July 30, 1914 Lucerne
Expedition to Andermatt. Passed William Tell’s chapel. Walked up to Andermatt after riding in the corkscrew train of St Gotthard. Another wonderful bit of engineering. A Swiss fort in Gotthard. Andermatt the centre point of Italy, France, Germany, Austria. Only 18 miles from Italy. Passed wood where Caesar entered Switzerland. Also Pilgrim Road to Rome. Andermatt well protected by fort.
Great concern these days on the war question. The exchange offices are shown in gold, there having been a run on all the European banks.
Mr Wade and I walked up from the station instead of riding on bus. Mr Heap taught me how to play billiards.

Beautiful day

July 31, 1914 Lucerne
Trip around Lucerne. Quaint houses, streets, old crooked lanes; tawdry churches. Very fashionable resort. Many Americans, rather overdressed. Met Mr Anderson, he is to play in a Shaw skit, probably in Boston.
Had lunch with Mr Wannamaker, Eva, Mr and Mrs Wade. Visited Glacier Garden and War [?] Museum. Rather tame after British Museum. Said goodbye to Wannamakers who are off to Italy.
Mr and Mrs Jackson of Australia expect to come to America in the fall. The day has been most beautiful, the first really beautiful day we have had. The mountains are indistinct and dim but Lake Lucerne sparkles and shimmers and smiles.


August 1, 1914 Lucerne to Meiringen, Hotel Sauvage
Up early to say goodbye to Crumps and Jacksons who are going to Italy. Left for Meiringen at 8.30. Invited for weekend in England by the Goodys. Money (gold and silver) very scarce here. Arrived at Meiringen at 2.30 pm. Lunch. Walk to the gorge, very fascinating and wonderful. Old woman spinning lace. Hotel deserted of all except Polytechnic people.
All Swiss men called to front. Germans all called home.
Beautiful little villages surrounded on all sides by snowcapped hills.
Rumor that Germany and Russia have declared war. Everyone very much worried. We shall have to cut out our German trip.

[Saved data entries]

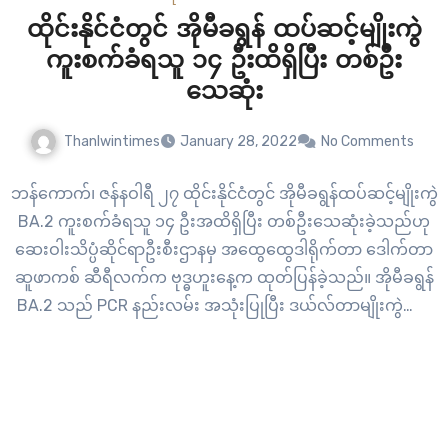
ထိုင်းနိုင်ငံတွင် အိုမီခရွန် ထပ်ဆင့်မျိုးကွဲ
ကူးစက်ခံရသူ ၁၄ ဦးထိရှိပြီး တစ်ဦး
သေဆုံး
Thanlwintimes
January 28, 2022
No Comments
ဘန်ကောက်၊ ဇန်နဝါရီ ၂၇ ထိုင်းနိုင်ငံတွင် အိုမီခရွန်ထပ်ဆင့်မျိုးကွဲ
BA.2 ကူးစက်ခံရသူ ၁၄ ဦးအထိရှိပြီး တစ်ဦးသေဆုံးခဲ့သည်ဟု
ဆေးဝါးသိပ္ပံဆိုင်ရာဦးစီးဌာနမှ အထွေထွေဒါရိုက်တာ ဒေါက်တာ
ဆူဖာကစ် ဆီရီလက်က ဗုဒ္ဓဟူးနေ့က ထုတ်ပြန်ခဲ့သည်။ အိုမီခရွန်
BA.2 သည် PCR နည်းလမ်း အသုံးပြုပြီး ဒယ်လ်တာမျိုးကွဲများ
နှင့် နှိုင်းယှဥ်ရာတွင် အခက် အခဲများရှိသောကြောင့် “ကိုယ်
ပျောက်မျိုးကွဲ”ဟု အမည်ပြောင်ခေါ်ဝေါ်ရခြင်းဖြစ်သည်။ BA.2…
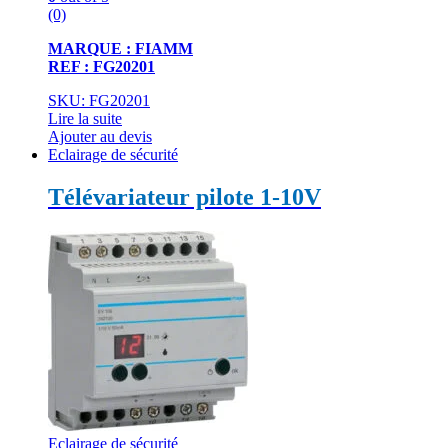
(0)
MARQUE : FIAMM
REF : FG20201
SKU: FG20201
Lire la suite
Ajouter au devis
Eclairage de sécurité
Télévariateur pilote 1-10V
Eclairage de sécurité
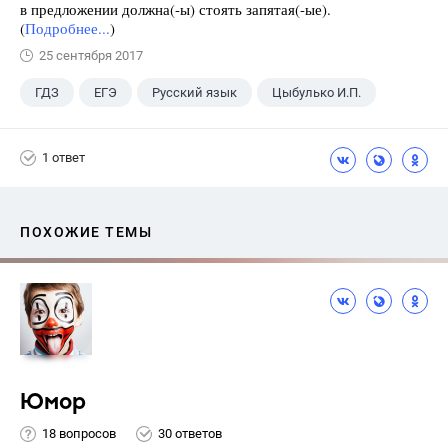
в предложении должна(-ы) стоять запятая(-ые).
(
Подробнее...
)
25 сентября 2017
ГДЗ
ЕГЭ
Русский язык
Цыбулько И.П.
1 ответ
ПОХОЖИЕ ТЕМЫ
Юмор
18 вопросов
30 ответов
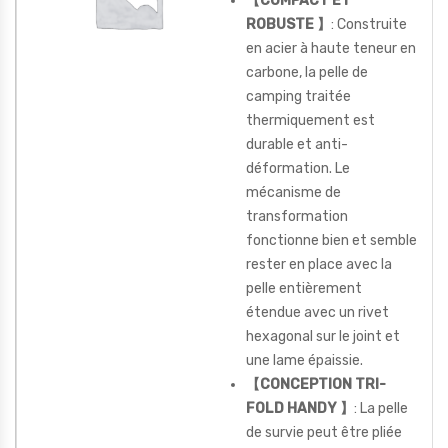
【COMPACT ET
ROBUSTE 】
: Construite
en acier à haute teneur en
carbone, la pelle de
camping traitée
thermiquement est
durable et anti-
déformation. Le
mécanisme de
transformation
fonctionne bien et semble
rester en place avec la
pelle entièrement
étendue avec un rivet
hexagonal sur le joint et
une lame épaissie.
【CONCEPTION TRI-
FOLD HANDY 】
: La pelle
de survie peut être pliée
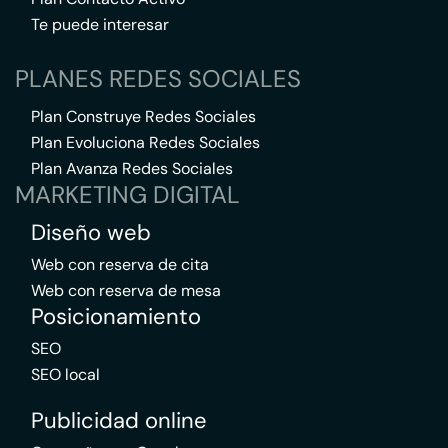
Te puede interesar
PLANES REDES SOCIALES
Plan Construye Redes Sociales
Plan Evoluciona Redes Sociales
Plan Avanza Redes Sociales
MARKETING DIGITAL
Diseño web
Web con reserva de cita
Web con reserva de mesa
Posicionamiento
SEO
SEO local
Publicidad online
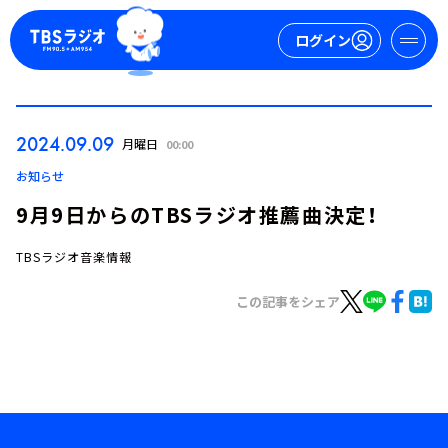
ログイン
マイページ
2024.09.09
月曜日
00:00
新規会員登録
ログイン
お知らせ
9月9日からのTBSラジオ推薦曲決定！
TBSラジオ音楽情報
この記事をシェア
今日の番組表
週間番組表
トピックス
TBS Podcast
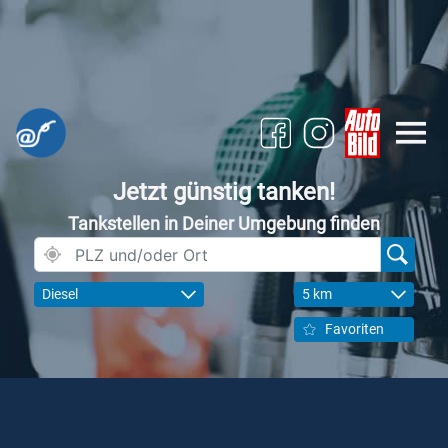
Jetzt günstig tanken!
Tankstellen in Deiner Umgebung finden
Diesel
5 km
Favoriten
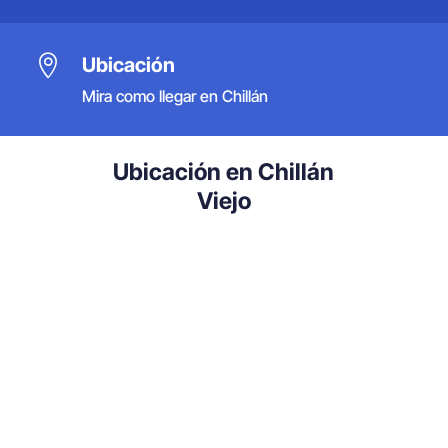

Ubicación
Mira como llegar en Chillán
Ubicación en Chillán
Viejo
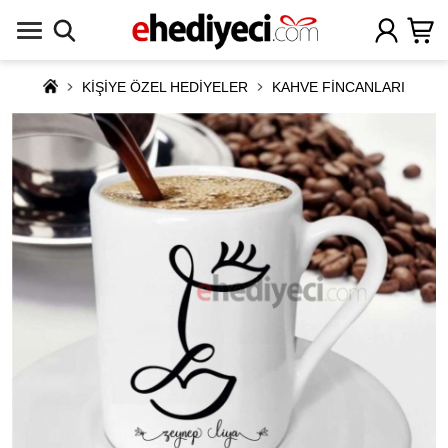
KİŞİYE ÖZEL HEDİYELER
KAHVE FİNCANLARI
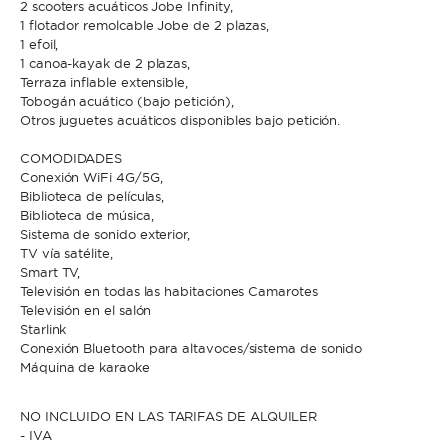
2 scooters acuáticos Jobe Infinity,
1 flotador remolcable Jobe de 2 plazas,
1 efoil,
1 canoa-kayak de 2 plazas,
Terraza inflable extensible,
Tobogán acuático (bajo petición),
Otros juguetes acuáticos disponibles bajo petición.
COMODIDADES
Conexión WiFi 4G/5G,
Biblioteca de películas,
Biblioteca de música,
Sistema de sonido exterior,
TV vía satélite,
Smart TV,
Televisión en todas las habitaciones Camarotes
Televisión en el salón
Starlink
Conexión Bluetooth para altavoces/sistema de sonido
Máquina de karaoke
NO INCLUIDO EN LAS TARIFAS DE ALQUILER
- IVA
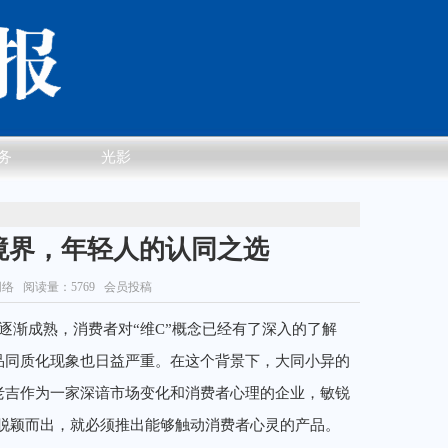
务
光影
境界，年轻人的认同之选
网络
阅读量：5769 会员投稿
中逐渐成熟，消费者对“维C”概念已经有了深入的了解
品同质化现象也日益严重。在这个背景下，大同小异的
老吉作为一家深谙市场变化和消费者心理的企业，敏锐
脱颖而出，就必须推出能够触动消费者心灵的产品。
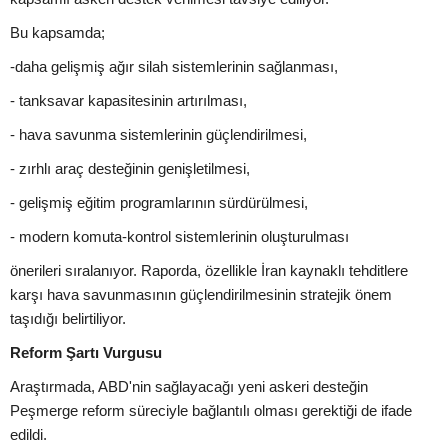
Bu kapsamda;
-daha gelişmiş ağır silah sistemlerinin sağlanması,
- tanksavar kapasitesinin artırılması,
- hava savunma sistemlerinin güçlendirilmesi,
- zırhlı araç desteğinin genişletilmesi,
- gelişmiş eğitim programlarının sürdürülmesi,
- modern komuta-kontrol sistemlerinin oluşturulması
önerileri sıralanıyor. Raporda, özellikle İran kaynaklı tehditlere
karşı hava savunmasının güçlendirilmesinin stratejik önem
taşıdığı belirtiliyor.
Reform Şartı Vurgusu
Araştırmada, ABD'nin sağlayacağı yeni askeri desteğin
Peşmerge reform süreciyle bağlantılı olması gerektiği de ifade
edildi.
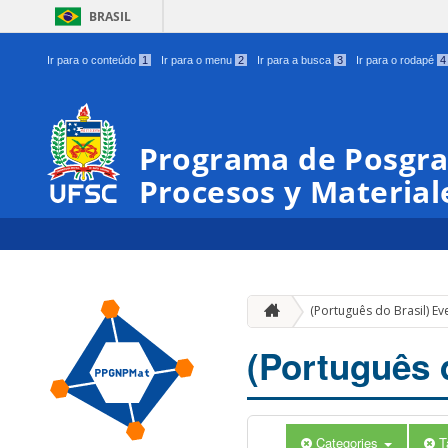
BRASIL
Ir para o conteúdo
1
Ir para o menu
2
Ir para a busca
3
Ir para o rodapé
4
Programa de Posgra
Procesos y Materia
(Português do Brasil) Ev
(Português 
Categories
T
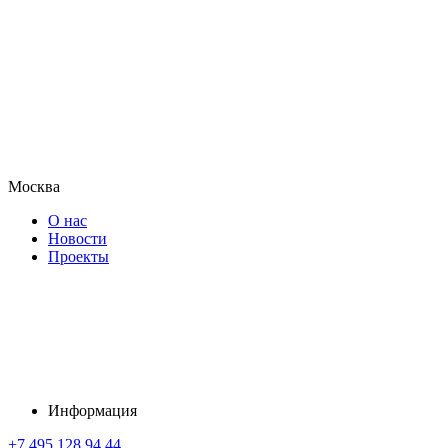
Москва
О нас
Новости
Проекты
Информация
+7 495 128 94 44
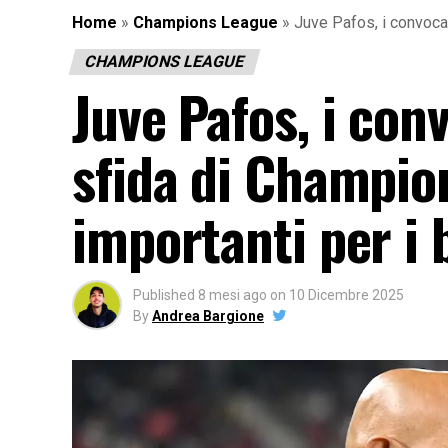
Home
»
Champions League
»
Juve Pafos, i convocat
CHAMPIONS LEAGUE
Juve Pafos, i conv
sfida di Champio
importanti per i
Published
8 mesi ago
on
10 Dicembre 2025
By
Andrea Bargione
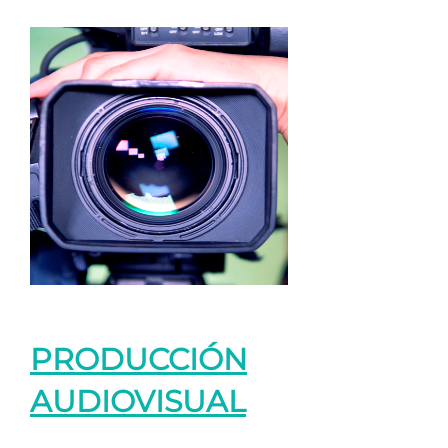
PRODUCCIÓN
AUDIOVISUAL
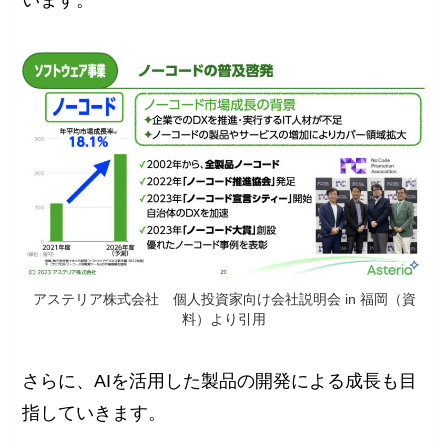
います。
アステリア株式会社 個人投資家向け会社説明会 in 福岡（資
料）より引用
さらに、AIを活用した製品の開発による成長も目
指していきます。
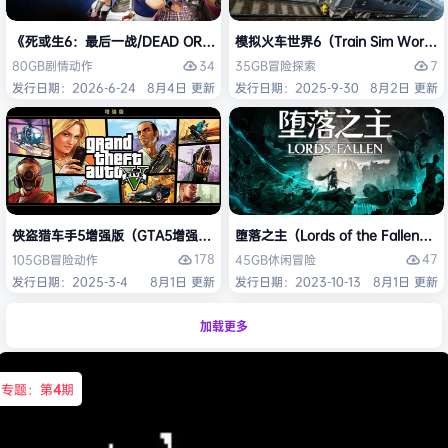
《死或生6：最后一战/DEAD OR ALIVE 6 Last Round》免安装中文版
模拟火车世界6（Train Sim Worl
34
7
80GB
剧情
动作
35GB
冒险
探索
发行日期：2026-6-24
8月4日 更新
发行日期：2025-9-30
8月2日 更新
侠盗猎车手5增强版（GTA5增强版（Grand Theft Auto V Enhanced
堕落之主（Lords of the Fallen
178
47
105GB
冒险
动作
45GB
休闲
冒险
发行日期：2025-3-4
8月1日 更新
发行日期：2023-10-13
8月1日 更新
加载更多
专题：第
4
期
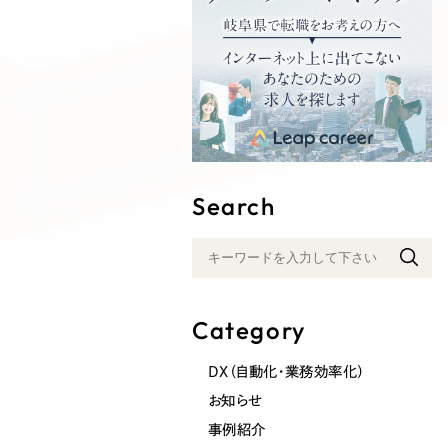
Search
Category
DX（自動化・業務効率化）
お知らせ
事例紹介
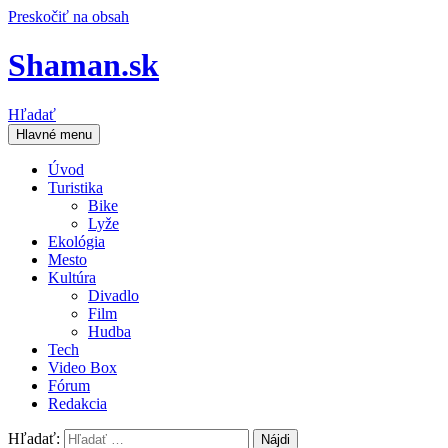
Preskočiť na obsah
Shaman.sk
Hľadať
Hlavné menu
Úvod
Turistika
Bike
Lyže
Ekológia
Mesto
Kultúra
Divadlo
Film
Hudba
Tech
Video Box
Fórum
Redakcia
Hľadať:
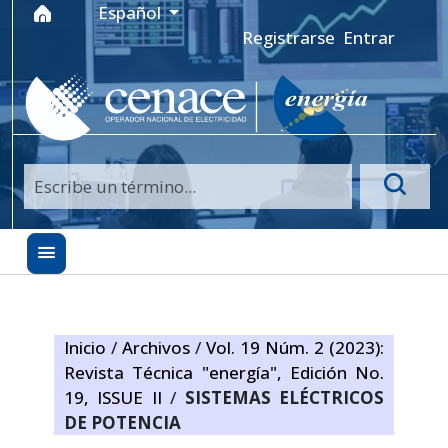
Ir al menú de navegación principal
Ir al contenido principal
Ir al pie de página del sitio
Idioma
Español
Registrarse
Entrar
Inicio
/
Archivos
/
Vol. 19 Núm. 2 (2023):
Revista Técnica "energía", Edición No.
19, ISSUE II
/
SISTEMAS ELÉCTRICOS
DE POTENCIA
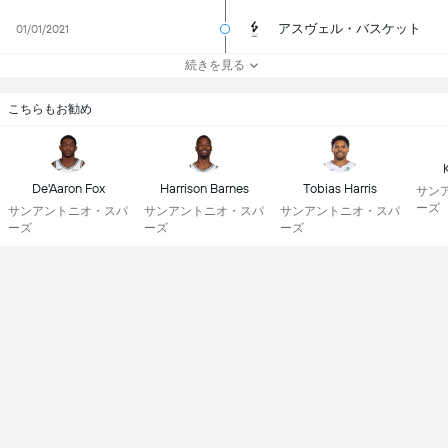
アスヴェル・バスケット
01/01/2021
続きを見る
こちらもお勧め
De'Aaron Fox
Harrison Barnes
Tobias Harris
サン
ーズ
サンアントニオ・スパ
サンアントニオ・スパ
サンアントニオ・スパ
ーズ
ーズ
ーズ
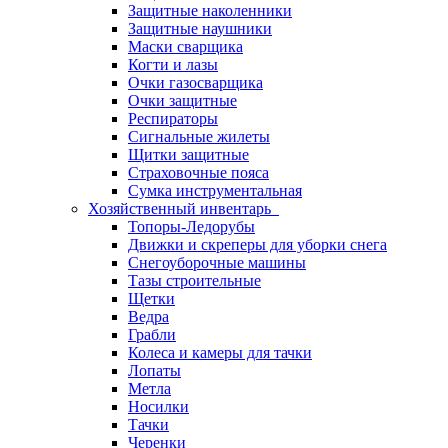
Защитные наколенники
Защитные наушники
Маски сварщика
Когти и лазы
Очки газосварщика
Очки защитные
Респираторы
Сигнальные жилеты
Щитки защитные
Страховочные пояса
Сумка инструментальная
Хозяйственный инвентарь
Топоры-Ледорубы
Движки и скреперы для уборки снега
Снегоуборочные машины
Тазы строительные
Щетки
Ведра
Грабли
Колеса и камеры для тачки
Лопаты
Метла
Носилки
Тачки
Черенки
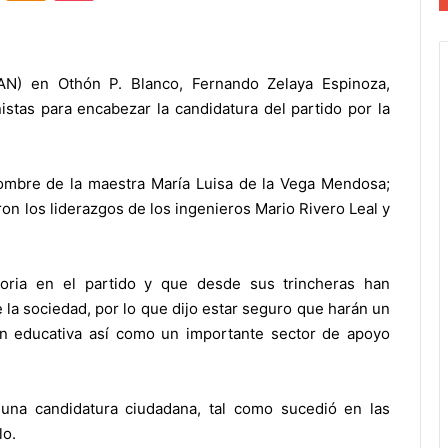
PAN) en Othón P. Blanco, Fernando Zelaya Espinoza,
stas para encabezar la candidatura del partido por la
nombre de la maestra María Luisa de la Vega Mendosa;
on los liderazgos de los ingenieros Mario Rivero Leal y
toria en el partido y que desde sus trincheras han
la sociedad, por lo que dijo estar seguro que harán un
ón educativa así como un importante sector de apoyo
una candidatura ciudadana, tal como sucedió en las
lo.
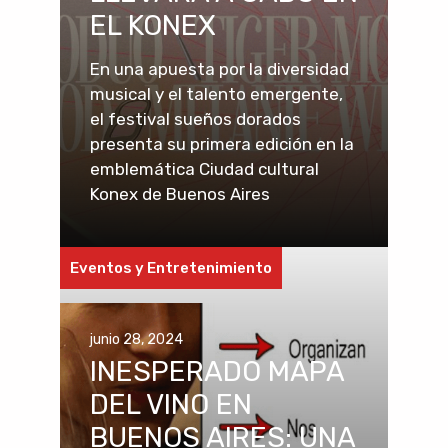
EL KONEX
En una apuesta por la diversidad
musical y el talento emergente,
el festival sueños dorados
presenta su primera edición en la
emblemática Ciudad cultural
Konex de Buenos Aires
Eventos y Entretenimiento
junio 28, 2024
INESPERADO MAPA
DEL VINO EN
BUENOS AIRES: UNA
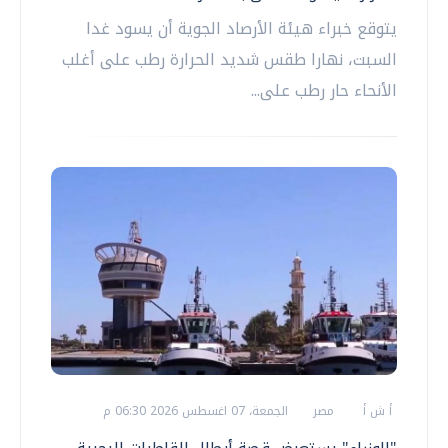
يتوقع خبراء هيئة الأرصاد الجوية أن يسود غدا
السبت، نهارا طقس شديد الحرارة رطب على أغلب
الأنحاء حار رطب على...
أ ش أ
مصر
الجمعة، 07 اغسطس 2026 06:30 م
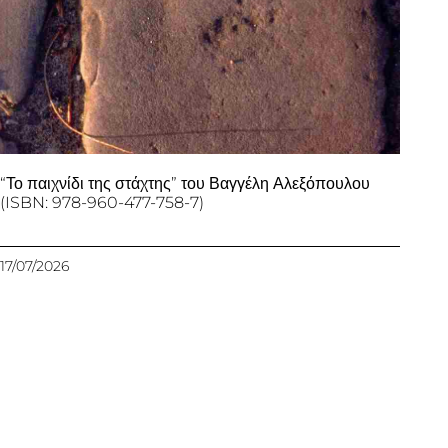
“Το παιχνίδι της στάχτης” του Βαγγέλη Αλεξόπουλου
(ISBN: 978-960-477-758-7)
17/07/2026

_Problem description_
In the diary excerpt, how far is Andermatt from Italy?

_Task result_
Only 18 miles.